To overcome these challenges, WOSBs can consider these approaches:

 

●     Leverage certifications strategically. While the certification process may seem cumbersome, it’s essential for women-owned businesses aiming to compete for set-asides or receive sole-source contracts.Keep an eye on WOSB-eligible NAICS codes and ensure your capabilities align accordingly.

 

●     Monitor federal contracting opportunities. Develop a proactive approach to federal procurement by collaborating with the Office of Small and Disadvantaged Business Utilization (OSDBU) at federal agencies to stay informed about upcoming contracts and advocate for WOSB set-asides. Seek out opportunities in agency procurement forecasts and engage the agency point of contact when the acquisition strategy has yet to be determined.

 

●     Focus on compliance and long-term growth. Ensure your business remains compliant with certification requirements and federal regulations while scaling. Diversify your revenue streams by competing in both set-asides and full-and-open competitions and consider subcontracting.

 

●     Advocate for policy improvements.
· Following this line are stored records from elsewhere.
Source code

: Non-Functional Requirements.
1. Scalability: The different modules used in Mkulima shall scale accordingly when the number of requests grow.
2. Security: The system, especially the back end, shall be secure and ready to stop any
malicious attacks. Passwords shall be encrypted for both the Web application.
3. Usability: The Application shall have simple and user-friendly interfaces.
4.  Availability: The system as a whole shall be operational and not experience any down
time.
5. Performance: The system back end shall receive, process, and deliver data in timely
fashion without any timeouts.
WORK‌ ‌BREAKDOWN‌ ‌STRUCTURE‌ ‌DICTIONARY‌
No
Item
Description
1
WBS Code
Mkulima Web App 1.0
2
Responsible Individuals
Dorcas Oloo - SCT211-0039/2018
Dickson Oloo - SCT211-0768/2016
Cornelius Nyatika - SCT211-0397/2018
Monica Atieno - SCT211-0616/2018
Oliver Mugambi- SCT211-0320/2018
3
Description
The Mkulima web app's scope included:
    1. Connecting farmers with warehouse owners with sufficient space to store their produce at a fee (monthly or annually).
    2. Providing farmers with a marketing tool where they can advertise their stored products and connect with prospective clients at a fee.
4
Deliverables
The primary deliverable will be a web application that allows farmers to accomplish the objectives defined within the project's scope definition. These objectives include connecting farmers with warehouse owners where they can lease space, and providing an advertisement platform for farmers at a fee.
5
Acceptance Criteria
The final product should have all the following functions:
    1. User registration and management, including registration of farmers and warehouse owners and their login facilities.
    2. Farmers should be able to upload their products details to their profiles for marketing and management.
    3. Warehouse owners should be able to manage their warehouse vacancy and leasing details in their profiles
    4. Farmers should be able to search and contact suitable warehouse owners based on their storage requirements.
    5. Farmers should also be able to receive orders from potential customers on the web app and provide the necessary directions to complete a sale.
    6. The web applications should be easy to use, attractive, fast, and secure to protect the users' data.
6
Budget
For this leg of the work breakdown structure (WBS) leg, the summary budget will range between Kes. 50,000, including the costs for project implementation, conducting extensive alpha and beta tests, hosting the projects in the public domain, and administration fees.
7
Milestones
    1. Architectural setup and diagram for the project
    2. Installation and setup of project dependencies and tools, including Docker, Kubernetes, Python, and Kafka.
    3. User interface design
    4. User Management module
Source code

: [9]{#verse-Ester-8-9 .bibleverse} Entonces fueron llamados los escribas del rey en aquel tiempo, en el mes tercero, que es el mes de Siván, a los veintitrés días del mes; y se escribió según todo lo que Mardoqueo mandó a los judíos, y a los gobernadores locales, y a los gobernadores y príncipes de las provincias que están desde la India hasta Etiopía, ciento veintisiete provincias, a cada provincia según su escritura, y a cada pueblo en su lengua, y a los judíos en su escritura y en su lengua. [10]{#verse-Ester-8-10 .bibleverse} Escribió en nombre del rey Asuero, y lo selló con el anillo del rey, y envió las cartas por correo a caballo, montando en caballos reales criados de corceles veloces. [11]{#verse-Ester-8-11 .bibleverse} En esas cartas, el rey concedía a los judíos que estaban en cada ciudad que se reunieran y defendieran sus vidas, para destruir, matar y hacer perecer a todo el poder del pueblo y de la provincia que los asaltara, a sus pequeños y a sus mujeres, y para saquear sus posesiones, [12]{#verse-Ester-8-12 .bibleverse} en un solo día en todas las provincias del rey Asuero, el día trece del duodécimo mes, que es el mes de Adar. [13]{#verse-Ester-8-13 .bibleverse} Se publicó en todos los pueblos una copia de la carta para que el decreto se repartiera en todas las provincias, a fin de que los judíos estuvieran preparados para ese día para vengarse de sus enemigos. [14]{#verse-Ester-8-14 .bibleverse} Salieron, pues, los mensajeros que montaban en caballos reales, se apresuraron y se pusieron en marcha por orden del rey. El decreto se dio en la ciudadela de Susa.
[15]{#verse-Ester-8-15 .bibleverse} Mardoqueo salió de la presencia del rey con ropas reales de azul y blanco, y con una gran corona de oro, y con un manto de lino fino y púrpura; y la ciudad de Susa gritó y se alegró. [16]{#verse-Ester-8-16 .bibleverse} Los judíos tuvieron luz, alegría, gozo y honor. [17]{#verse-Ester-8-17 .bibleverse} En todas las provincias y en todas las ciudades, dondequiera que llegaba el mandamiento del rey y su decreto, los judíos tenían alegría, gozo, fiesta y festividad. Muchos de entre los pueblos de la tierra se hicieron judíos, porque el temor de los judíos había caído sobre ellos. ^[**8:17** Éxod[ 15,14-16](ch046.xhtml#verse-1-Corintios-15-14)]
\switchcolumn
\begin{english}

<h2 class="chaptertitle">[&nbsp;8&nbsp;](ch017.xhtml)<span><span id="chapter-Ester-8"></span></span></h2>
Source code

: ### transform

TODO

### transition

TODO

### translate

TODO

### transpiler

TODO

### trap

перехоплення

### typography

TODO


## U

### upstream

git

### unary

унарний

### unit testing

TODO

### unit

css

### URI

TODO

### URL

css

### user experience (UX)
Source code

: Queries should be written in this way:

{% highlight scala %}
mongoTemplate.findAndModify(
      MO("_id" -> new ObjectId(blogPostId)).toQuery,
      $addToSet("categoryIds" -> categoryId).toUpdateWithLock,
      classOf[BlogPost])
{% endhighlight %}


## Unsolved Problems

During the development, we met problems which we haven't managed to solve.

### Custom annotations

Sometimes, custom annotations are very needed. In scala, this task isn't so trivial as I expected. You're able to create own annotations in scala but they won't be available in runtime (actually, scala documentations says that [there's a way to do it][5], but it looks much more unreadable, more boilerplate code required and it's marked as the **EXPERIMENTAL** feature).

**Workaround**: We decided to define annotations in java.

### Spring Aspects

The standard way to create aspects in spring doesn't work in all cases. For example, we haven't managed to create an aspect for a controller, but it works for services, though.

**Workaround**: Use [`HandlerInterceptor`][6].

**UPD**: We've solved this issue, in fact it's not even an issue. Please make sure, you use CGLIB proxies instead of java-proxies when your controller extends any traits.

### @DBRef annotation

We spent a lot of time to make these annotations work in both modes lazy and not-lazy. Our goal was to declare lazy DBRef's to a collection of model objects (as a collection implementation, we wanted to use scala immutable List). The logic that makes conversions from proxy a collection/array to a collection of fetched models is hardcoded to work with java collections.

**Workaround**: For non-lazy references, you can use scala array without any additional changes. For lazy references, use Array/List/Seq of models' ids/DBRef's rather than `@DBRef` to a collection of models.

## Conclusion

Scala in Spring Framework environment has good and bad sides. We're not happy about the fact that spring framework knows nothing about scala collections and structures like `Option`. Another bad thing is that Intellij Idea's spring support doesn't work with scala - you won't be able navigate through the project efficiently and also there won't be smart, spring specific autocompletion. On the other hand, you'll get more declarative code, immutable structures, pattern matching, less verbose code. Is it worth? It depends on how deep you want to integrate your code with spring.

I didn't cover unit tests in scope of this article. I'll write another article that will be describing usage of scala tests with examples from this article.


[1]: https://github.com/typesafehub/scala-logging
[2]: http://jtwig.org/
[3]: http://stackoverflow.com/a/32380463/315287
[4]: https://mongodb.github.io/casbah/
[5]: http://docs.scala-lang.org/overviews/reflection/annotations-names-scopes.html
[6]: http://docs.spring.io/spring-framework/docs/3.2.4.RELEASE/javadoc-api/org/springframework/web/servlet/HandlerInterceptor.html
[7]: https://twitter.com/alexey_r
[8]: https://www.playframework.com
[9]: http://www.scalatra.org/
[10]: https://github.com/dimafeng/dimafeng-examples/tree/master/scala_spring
Join industry organizations like Women Impacting Public Policy (WIPP) or the National Association of Women Business Owners (NAWBO) to advocate for eliminating NAICS code restrictions, enhancing accountability for unmet goals, and increasing training for contracting officers.

 

Recommendations for policymakers  

Policymakers and stakeholders should consider the following recommendations to strengthen the WOSB program:

 

●     Increase the prime contracting goal: Gradually raise the 5% goal, as was done for Small Disadvantaged Businesses, to encourage agencies to allocate more resources to WOSBs.

 

●     Expand training: Mandate specialized training on the WOSB program for contracting officers to improve awareness and utilization to reach the current 5% goal.

 

●     Mandate procurement forecasting: Require agencies to identify projects that meet WOSB goals and conduct proactive outreach, particularly if the agency has not met the 5% goal in the past several fiscal years.

 

●     Enhance accountability: Implement corrective action plans for agencies failing to meet goals and increase transparency in the reporting of awards under WOSB set-asides and sole source actions.

 

Final thoughts: Empowering WOSBs in federal procurement  

 

The WOSB Federal Contract Program holds immense potential to transform opportunities for women entrepreneurs. While progress has been made, further improvements to the program require a concerted effort from lawmakers, policymakers, agencies, and the business community. ForWOSBs, staying informed, leveraging certifications, and advocating for meaningful policy changes can make a meaningful difference as you navigate federal procurement.